Your answer should be every line of the records that contains the word "symbols", copied as it stands.

Stored data ::
Content starts
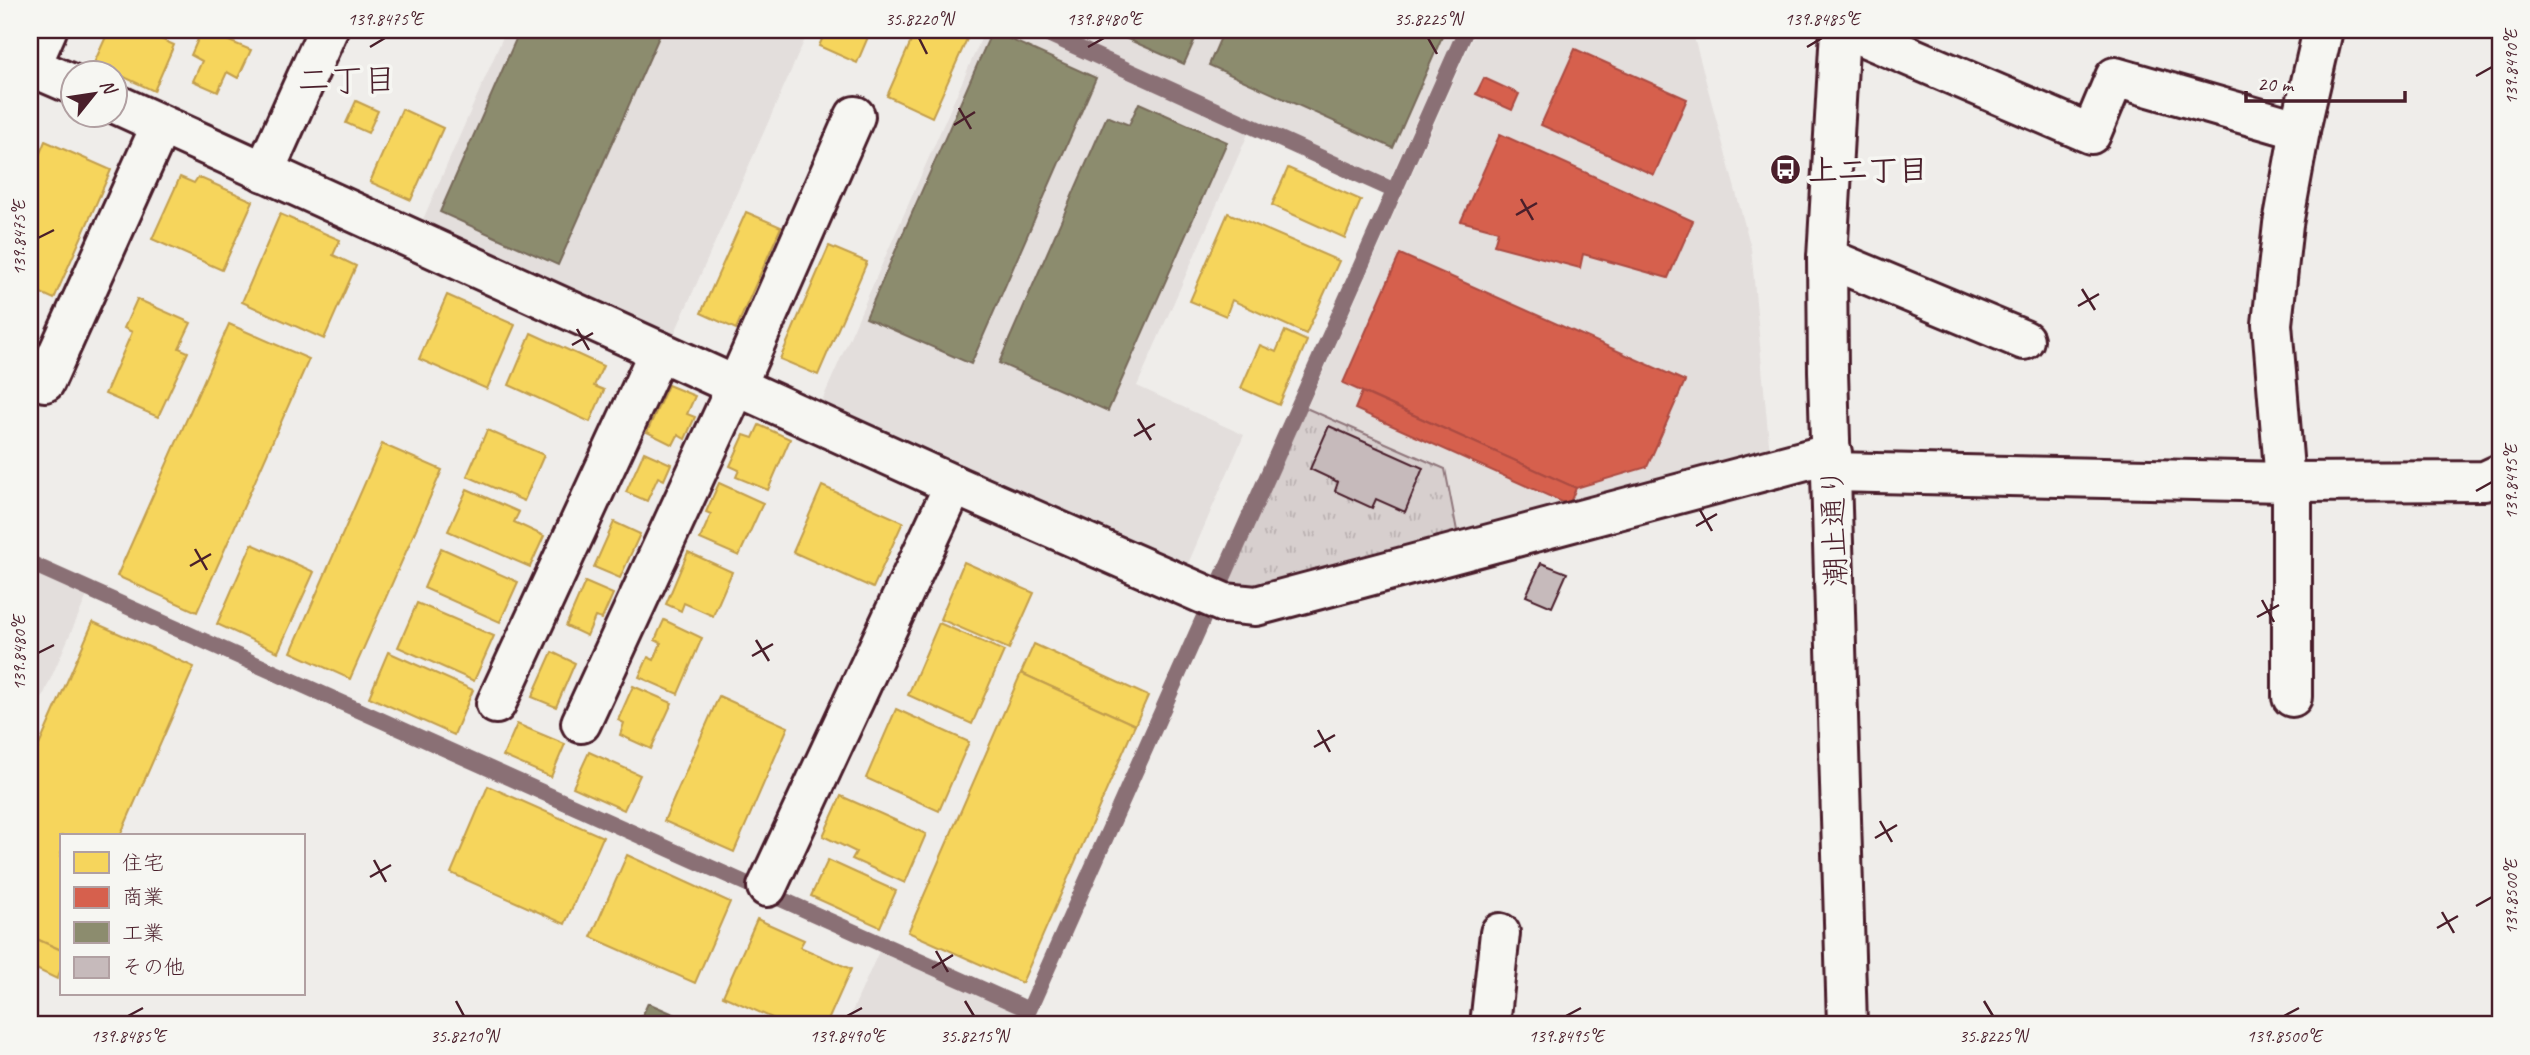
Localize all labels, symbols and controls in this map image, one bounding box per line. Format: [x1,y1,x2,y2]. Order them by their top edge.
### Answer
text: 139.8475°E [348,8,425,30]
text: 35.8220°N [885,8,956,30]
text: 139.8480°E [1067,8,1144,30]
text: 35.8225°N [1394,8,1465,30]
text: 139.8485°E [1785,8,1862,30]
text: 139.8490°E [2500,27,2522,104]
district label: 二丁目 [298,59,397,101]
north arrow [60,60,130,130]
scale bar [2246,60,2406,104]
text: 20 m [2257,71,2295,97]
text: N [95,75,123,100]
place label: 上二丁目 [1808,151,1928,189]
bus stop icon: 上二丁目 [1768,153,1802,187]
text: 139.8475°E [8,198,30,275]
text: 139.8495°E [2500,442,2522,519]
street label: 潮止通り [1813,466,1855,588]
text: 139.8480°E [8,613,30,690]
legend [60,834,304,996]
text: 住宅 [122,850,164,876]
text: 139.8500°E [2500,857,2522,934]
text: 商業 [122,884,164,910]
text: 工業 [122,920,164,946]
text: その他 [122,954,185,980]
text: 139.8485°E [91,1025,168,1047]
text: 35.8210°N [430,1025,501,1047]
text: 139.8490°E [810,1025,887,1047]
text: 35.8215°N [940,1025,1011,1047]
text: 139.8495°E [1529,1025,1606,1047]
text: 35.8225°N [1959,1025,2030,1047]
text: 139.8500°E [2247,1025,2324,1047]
Content ends
Content starts
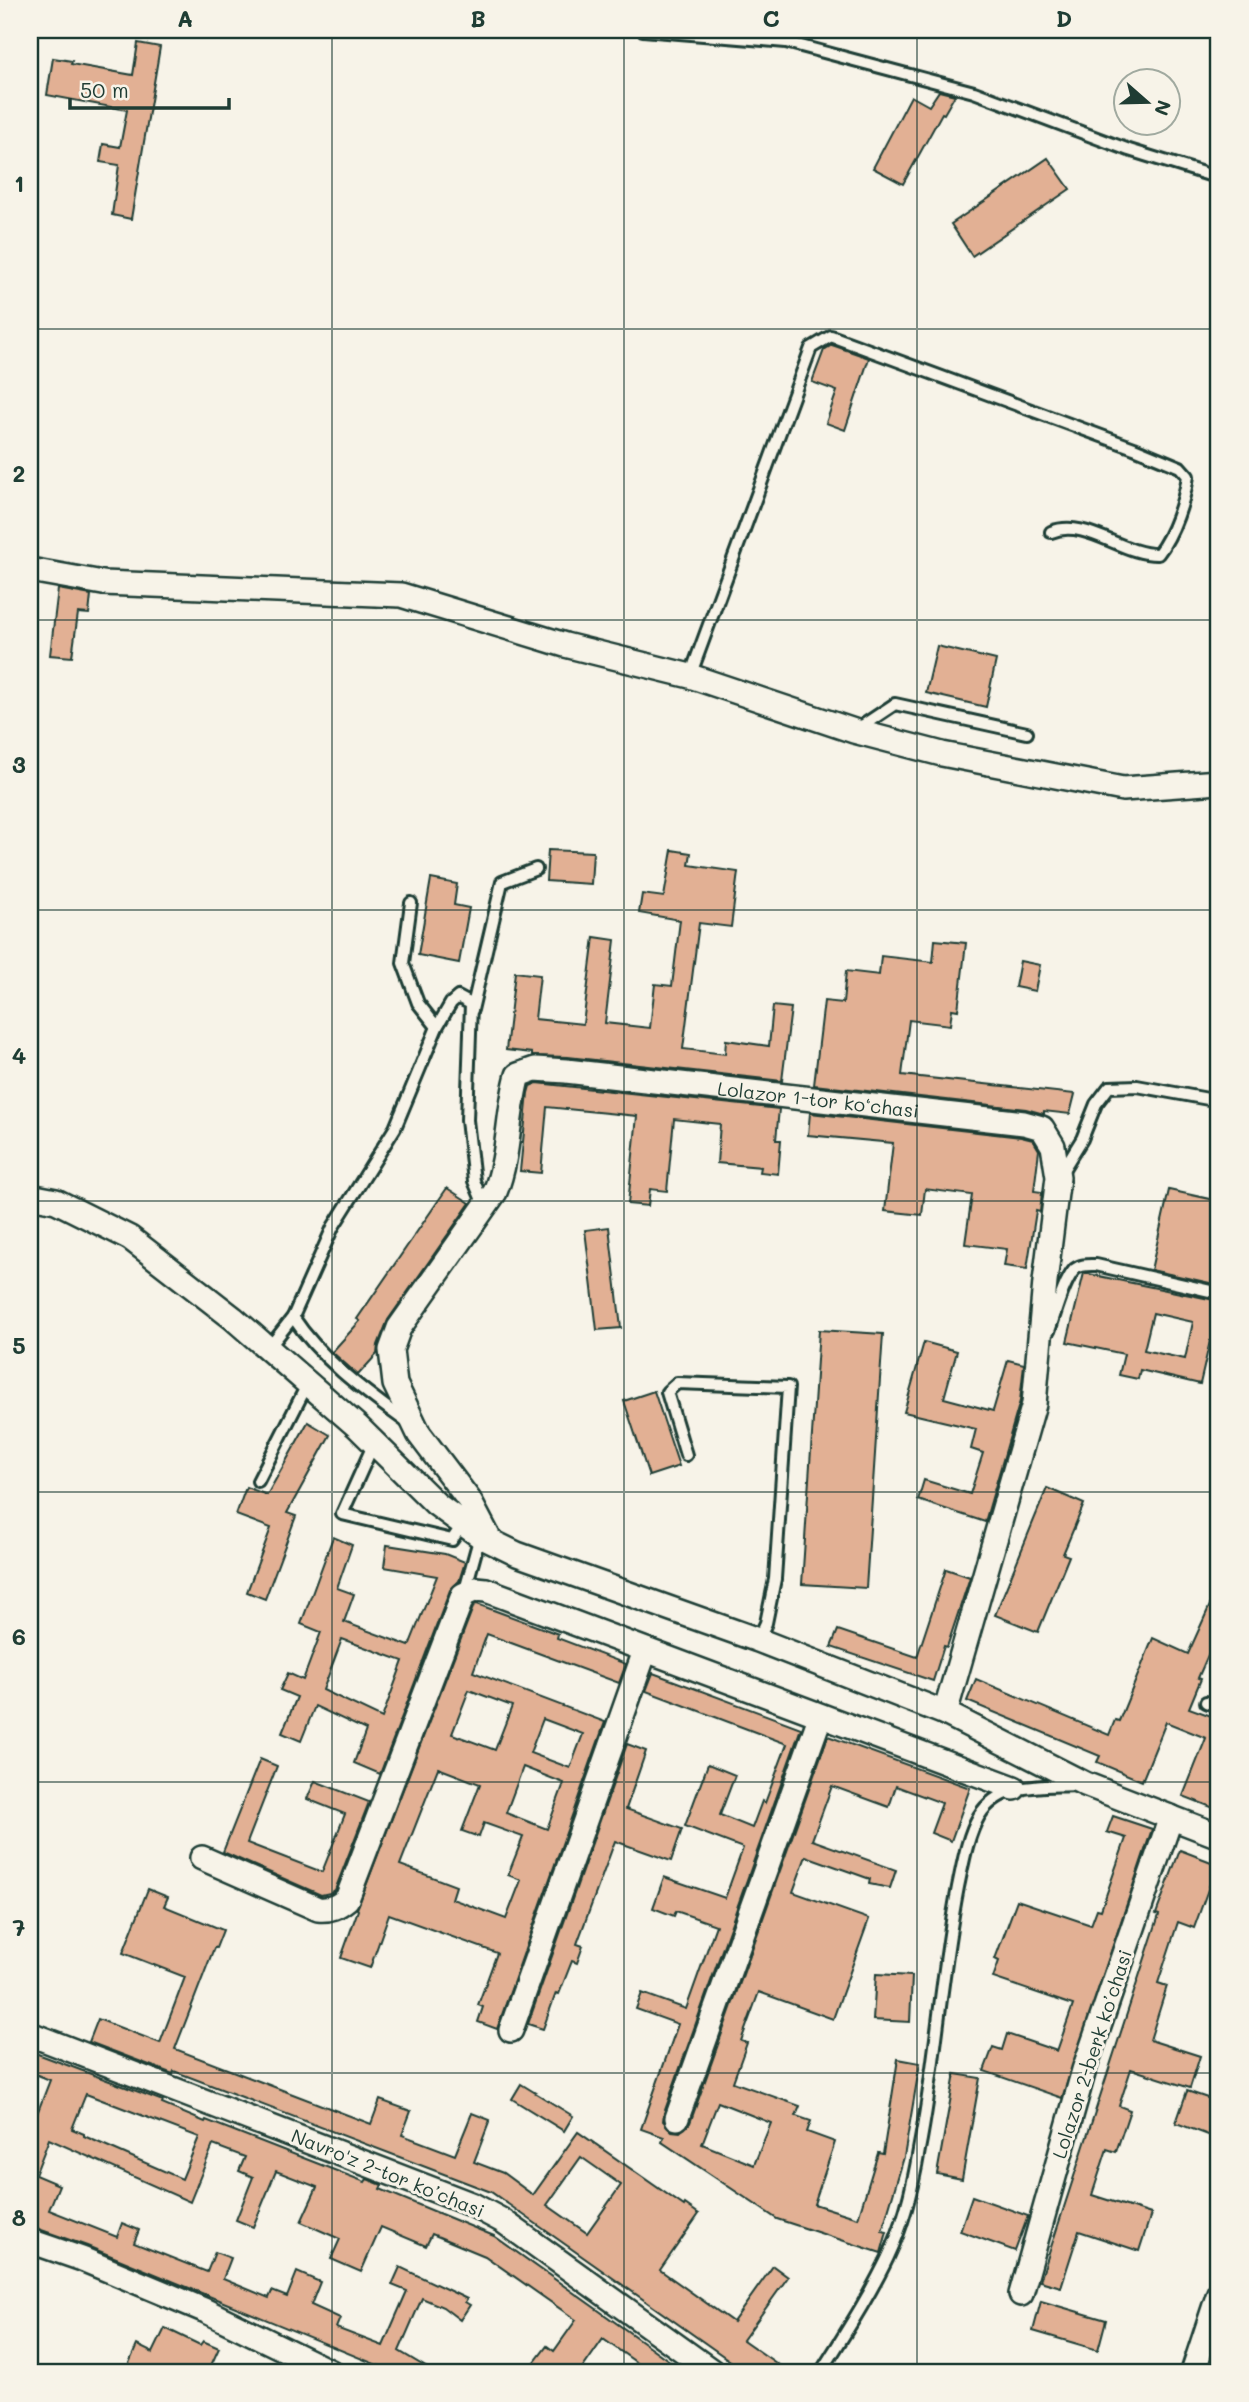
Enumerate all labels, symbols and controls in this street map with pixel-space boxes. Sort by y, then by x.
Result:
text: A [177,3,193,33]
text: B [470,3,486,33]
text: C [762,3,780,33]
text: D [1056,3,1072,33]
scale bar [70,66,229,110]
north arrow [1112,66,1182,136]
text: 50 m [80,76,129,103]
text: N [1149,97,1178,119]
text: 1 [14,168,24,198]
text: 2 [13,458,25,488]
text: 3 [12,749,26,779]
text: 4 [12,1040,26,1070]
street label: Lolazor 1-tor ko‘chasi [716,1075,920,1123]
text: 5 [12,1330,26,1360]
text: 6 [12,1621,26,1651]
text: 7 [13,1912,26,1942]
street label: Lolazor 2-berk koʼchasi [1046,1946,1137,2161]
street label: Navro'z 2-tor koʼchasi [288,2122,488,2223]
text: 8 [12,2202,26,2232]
Content ends
Response ::
Localize all labels, symbols and controls in this map image, one bounding box per line. Format: [x1,y1,x2,y2]. Order them by their top edge.
Enumerate all labels, symbols and controls in this street map with pixel-space boxes. Sort by y, then by x.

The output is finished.